### DATA TO PROCESS:
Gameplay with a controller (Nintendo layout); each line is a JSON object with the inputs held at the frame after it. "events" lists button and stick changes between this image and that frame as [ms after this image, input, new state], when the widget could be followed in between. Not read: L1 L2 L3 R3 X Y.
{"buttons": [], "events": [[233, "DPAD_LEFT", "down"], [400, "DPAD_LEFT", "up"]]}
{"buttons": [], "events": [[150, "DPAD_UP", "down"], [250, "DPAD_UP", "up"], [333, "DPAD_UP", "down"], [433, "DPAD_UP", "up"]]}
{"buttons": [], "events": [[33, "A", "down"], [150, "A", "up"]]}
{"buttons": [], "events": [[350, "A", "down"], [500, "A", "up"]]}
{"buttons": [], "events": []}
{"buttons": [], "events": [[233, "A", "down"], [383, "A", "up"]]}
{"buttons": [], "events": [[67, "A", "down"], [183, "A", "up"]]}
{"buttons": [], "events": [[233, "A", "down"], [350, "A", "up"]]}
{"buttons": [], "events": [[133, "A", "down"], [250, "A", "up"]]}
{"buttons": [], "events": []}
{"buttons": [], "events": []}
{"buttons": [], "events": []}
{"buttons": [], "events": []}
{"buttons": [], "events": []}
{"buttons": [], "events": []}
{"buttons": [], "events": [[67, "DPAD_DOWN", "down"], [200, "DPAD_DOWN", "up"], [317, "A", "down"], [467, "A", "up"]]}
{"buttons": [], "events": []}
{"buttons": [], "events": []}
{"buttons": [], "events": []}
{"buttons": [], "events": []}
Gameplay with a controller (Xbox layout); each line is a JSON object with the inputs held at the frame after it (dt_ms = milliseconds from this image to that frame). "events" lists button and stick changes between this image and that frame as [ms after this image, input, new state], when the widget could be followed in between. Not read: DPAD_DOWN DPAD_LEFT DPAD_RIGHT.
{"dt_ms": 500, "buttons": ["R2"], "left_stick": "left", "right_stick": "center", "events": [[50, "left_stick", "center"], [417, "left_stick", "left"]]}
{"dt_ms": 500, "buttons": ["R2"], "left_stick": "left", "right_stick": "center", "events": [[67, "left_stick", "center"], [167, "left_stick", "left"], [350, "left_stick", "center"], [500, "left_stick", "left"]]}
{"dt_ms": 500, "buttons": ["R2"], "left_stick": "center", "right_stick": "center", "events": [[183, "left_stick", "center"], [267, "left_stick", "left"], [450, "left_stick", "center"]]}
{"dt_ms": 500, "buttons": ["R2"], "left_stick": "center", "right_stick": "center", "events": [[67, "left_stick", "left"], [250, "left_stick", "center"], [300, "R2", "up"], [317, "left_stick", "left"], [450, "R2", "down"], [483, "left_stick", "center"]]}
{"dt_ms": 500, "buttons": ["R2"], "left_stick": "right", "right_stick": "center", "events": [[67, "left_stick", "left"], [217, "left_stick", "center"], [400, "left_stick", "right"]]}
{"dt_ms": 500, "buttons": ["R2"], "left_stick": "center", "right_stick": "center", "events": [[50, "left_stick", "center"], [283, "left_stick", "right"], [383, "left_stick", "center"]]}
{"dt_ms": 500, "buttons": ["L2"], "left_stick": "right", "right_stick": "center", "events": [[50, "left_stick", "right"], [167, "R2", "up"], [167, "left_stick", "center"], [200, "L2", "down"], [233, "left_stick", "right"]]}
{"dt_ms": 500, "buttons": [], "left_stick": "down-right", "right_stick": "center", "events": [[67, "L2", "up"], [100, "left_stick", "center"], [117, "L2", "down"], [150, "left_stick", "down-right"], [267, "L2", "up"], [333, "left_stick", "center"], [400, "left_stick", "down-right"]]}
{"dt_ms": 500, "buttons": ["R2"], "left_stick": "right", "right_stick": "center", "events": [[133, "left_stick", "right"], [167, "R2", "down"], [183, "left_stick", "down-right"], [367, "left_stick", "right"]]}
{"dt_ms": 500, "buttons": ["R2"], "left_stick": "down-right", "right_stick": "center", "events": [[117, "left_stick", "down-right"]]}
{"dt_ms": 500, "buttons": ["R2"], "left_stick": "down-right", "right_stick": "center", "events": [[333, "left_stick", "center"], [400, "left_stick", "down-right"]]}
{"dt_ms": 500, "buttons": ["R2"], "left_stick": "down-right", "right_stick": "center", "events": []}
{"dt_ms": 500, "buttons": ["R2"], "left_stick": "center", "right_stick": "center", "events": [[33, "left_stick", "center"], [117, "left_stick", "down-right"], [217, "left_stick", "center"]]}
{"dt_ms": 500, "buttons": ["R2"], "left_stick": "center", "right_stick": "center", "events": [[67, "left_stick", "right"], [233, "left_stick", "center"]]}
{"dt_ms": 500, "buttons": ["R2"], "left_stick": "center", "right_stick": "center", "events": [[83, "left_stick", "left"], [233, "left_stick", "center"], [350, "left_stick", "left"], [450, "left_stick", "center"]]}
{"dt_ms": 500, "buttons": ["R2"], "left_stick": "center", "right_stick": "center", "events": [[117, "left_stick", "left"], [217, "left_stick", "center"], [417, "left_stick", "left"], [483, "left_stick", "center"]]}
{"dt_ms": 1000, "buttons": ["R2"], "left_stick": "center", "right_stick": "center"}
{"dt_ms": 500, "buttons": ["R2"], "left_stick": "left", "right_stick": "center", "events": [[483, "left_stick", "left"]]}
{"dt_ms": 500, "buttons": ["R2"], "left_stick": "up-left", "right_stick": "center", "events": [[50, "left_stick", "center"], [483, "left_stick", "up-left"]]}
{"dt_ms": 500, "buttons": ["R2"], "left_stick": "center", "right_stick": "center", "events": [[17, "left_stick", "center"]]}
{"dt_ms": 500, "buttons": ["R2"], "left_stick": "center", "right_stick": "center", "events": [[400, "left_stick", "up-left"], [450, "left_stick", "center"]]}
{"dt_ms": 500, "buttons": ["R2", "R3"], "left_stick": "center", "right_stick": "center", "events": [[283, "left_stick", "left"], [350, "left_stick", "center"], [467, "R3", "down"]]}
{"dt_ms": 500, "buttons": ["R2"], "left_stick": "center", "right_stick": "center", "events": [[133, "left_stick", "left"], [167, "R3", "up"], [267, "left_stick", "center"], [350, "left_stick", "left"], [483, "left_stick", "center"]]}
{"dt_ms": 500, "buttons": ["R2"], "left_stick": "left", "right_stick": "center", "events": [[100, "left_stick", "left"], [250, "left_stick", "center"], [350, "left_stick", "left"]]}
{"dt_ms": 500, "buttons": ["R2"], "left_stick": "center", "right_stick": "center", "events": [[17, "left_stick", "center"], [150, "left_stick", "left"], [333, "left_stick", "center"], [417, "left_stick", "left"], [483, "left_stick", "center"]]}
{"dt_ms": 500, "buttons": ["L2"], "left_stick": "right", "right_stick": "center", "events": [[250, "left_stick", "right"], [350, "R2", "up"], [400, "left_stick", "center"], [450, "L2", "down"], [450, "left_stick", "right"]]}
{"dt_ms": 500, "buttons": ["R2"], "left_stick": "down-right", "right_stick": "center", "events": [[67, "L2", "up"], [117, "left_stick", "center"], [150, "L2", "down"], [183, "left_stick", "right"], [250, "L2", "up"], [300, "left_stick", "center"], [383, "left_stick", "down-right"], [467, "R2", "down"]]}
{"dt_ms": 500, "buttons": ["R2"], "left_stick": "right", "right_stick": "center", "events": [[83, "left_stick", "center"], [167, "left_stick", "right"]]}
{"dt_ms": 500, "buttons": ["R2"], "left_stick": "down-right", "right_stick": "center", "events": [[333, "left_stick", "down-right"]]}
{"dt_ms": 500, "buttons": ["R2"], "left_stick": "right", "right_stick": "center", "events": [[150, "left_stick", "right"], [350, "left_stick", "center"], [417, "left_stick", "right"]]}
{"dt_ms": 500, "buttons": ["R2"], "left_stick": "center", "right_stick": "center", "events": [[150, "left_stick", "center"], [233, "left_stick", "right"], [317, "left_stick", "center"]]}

### ACTIVITY:
The lines to copy are those in the listing that contain "could".

### OUTPUT FOR THIS TASK:
Gameplay with a controller (Nintendo layout); each line is a JSON object with the inputs held at the frame after it. "events" lists button and stick changes between this image and that frame as [ms after this image, input, new state], when the widget could be followed in between. Not read: L1 L2 L3 R3 X Y.
Gameplay with a controller (Xbox layout); each line is a JSON object with the inputs held at the frame after it (dt_ms = milliseconds from this image to that frame). "events" lists button and stick changes between this image and that frame as [ms after this image, input, new state], when the widget could be followed in between. Not read: DPAD_DOWN DPAD_LEFT DPAD_RIGHT.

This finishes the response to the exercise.